おと基礎シーズン2放送終了2013/09/27 08:48

 NHKのEテレで放送されていた「おとなの基礎英語」のシーズン2が昨夜終了した。今年の4月から始まった全100回のシリーズで、本放送は月曜日から木曜日の午後10時50分からの10分間だが、土曜日早朝に1週間分まとめての再放送があり、それも利用して全放送分を見ることが出来た。

 「基礎英語」シリーズなので、出てくる英単語や文法は中学校レベルの易しいもので、長い文章もない。それでも見続けた理由は、この番組のベースにあるコンセプトに共感し、勉強になると思ったからだった。

 それは、「欧米の英語ネイティブではない人々が使う英語の発音も英語の一種」というものである。ミニドラマの主人公(美佳)は日本人で、彼女の英語は流暢だがその発音はネイティブのそれではない。いわゆる「Japanese accent」の英語だった。また、昨年のシーズン1からミニドラマの中で彼女はいろいろな国々を旅し、現地の人々と交流していたが、いずれもアジア、オセアニアの国々で、人々の話す英語もまたアクセントの強いものだった。語学番組で聞き慣れたアメリカ人・イギリス人の「きれいな英語」ではなく、まさに「世界で使われている英語」を聞くことが出来る数少ない語学番組だった。

 実際、ミニドラマの中に出てくる会話も、英語自体は簡単なのだが聞き取れなくて、後でテキストを確認して「えっ?こんな簡単な言葉が聞き取れなかったの?」と愕然とすることも結構あった(特にシーズン1の香港編とシーズン2のニュージーランド編)。まあ美佳の英語はほぼ100%聞き取れたのはやはり私が日本人だからなのだろうが、そこにも何かリスニングに関するヒントが隠されているような気がする。

 NHKの英語の語学番組は、その内容や構成が昨年度大きくリニューアルされたが、今年度の番組構成は全くと言っていいほど変わらず、昨年度の続きをやっているという印象である。おと基礎がキャストを全く変えずに昨年からシーズン1、シーズン2と続いたのもそれだし、私が受講している3つのラジオ講座もその流れに沿っている。

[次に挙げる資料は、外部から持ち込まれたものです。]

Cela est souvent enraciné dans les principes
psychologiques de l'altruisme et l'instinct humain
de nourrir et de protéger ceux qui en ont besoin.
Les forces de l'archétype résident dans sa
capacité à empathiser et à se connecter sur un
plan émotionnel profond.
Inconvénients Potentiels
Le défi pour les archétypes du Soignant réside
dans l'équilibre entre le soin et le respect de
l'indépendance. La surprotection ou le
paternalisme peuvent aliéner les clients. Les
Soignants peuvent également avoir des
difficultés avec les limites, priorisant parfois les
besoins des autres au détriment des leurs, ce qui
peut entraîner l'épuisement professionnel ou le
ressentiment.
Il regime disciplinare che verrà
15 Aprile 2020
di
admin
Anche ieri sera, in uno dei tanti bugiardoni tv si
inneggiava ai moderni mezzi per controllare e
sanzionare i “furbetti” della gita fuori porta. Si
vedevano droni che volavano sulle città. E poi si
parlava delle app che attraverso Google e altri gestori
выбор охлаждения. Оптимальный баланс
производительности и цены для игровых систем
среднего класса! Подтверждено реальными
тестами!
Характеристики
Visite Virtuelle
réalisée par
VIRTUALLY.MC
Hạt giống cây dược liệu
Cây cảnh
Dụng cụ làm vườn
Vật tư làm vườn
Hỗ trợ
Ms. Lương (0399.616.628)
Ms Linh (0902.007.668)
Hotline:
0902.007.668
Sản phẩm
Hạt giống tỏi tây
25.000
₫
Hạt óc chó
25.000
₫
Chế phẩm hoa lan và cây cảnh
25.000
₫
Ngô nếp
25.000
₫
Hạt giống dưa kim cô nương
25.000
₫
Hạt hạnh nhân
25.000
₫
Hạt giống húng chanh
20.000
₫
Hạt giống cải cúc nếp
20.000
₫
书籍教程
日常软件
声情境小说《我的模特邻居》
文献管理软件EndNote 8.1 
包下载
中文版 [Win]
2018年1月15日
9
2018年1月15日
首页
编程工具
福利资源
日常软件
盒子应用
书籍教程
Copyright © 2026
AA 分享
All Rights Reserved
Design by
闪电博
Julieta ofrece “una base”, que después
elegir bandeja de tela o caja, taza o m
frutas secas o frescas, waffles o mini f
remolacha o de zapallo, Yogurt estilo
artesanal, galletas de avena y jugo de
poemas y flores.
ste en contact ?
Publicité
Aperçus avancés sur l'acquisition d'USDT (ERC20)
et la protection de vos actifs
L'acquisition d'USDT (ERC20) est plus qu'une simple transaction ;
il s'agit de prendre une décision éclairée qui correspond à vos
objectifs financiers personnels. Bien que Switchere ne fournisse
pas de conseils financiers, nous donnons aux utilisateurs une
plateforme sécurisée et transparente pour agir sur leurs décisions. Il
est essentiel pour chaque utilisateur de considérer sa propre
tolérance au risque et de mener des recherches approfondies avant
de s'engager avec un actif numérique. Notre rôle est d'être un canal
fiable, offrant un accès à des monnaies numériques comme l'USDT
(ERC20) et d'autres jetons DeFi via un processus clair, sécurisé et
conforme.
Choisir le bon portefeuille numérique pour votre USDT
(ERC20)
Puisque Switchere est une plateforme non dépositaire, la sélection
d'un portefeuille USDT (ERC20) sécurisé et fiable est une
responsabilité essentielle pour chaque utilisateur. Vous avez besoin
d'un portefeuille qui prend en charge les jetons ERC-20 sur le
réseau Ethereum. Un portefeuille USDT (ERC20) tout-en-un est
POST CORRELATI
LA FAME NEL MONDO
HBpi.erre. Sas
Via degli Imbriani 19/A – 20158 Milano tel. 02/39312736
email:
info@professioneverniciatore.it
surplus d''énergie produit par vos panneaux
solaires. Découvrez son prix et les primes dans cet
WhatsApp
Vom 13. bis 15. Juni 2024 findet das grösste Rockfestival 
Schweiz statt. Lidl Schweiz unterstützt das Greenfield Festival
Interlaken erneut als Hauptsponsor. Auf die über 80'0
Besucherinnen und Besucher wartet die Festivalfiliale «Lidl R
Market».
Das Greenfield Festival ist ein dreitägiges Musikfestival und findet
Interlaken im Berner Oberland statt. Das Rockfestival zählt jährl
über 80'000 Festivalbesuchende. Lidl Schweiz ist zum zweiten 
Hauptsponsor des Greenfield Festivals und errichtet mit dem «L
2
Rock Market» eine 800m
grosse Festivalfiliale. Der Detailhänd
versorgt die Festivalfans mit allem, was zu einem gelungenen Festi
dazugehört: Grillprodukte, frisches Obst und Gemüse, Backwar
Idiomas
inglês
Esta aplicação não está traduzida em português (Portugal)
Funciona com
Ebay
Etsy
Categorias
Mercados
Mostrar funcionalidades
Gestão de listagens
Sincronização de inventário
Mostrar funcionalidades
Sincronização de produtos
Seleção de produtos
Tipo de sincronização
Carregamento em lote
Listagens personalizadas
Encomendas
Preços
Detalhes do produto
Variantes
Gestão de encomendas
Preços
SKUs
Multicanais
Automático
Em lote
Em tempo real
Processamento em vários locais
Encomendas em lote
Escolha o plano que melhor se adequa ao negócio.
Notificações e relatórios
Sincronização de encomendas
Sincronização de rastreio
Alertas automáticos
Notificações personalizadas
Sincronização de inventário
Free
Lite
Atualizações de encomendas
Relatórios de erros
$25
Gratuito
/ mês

 ということで、来年度は番組の内容や構成が大きく変わるのではないかと予想している。具体的に何が変わるかというと、先ず講師の先生や出演者が変わるだろう。次に番組のテーマというか、英語学習に取り組むために、各番組に設けられている「切り口」が変わるのではないかと思う。

 それはそれで、飽きずに勉強を続けるためにも必要なことだと思うが、おと基礎のような「アメリカ・イギリス英語以外の英語を聞いてもらう」という視点の番組は是非残して欲しいと思う。個人的にはインド、南アフリカそしてアラブの国(治安が許せばエジプトなど)の国の人々が話す英語を取り上げて欲しいと思う。

 ミニドラマのストーリーからいって、主人公の美佳の再登場は難しいと思うが、坂下千里子は昔から割と好きだったし、この2年間で結構英語が上達しているようにも見えるので、個人的に彼女には継続登板して欲しいものである。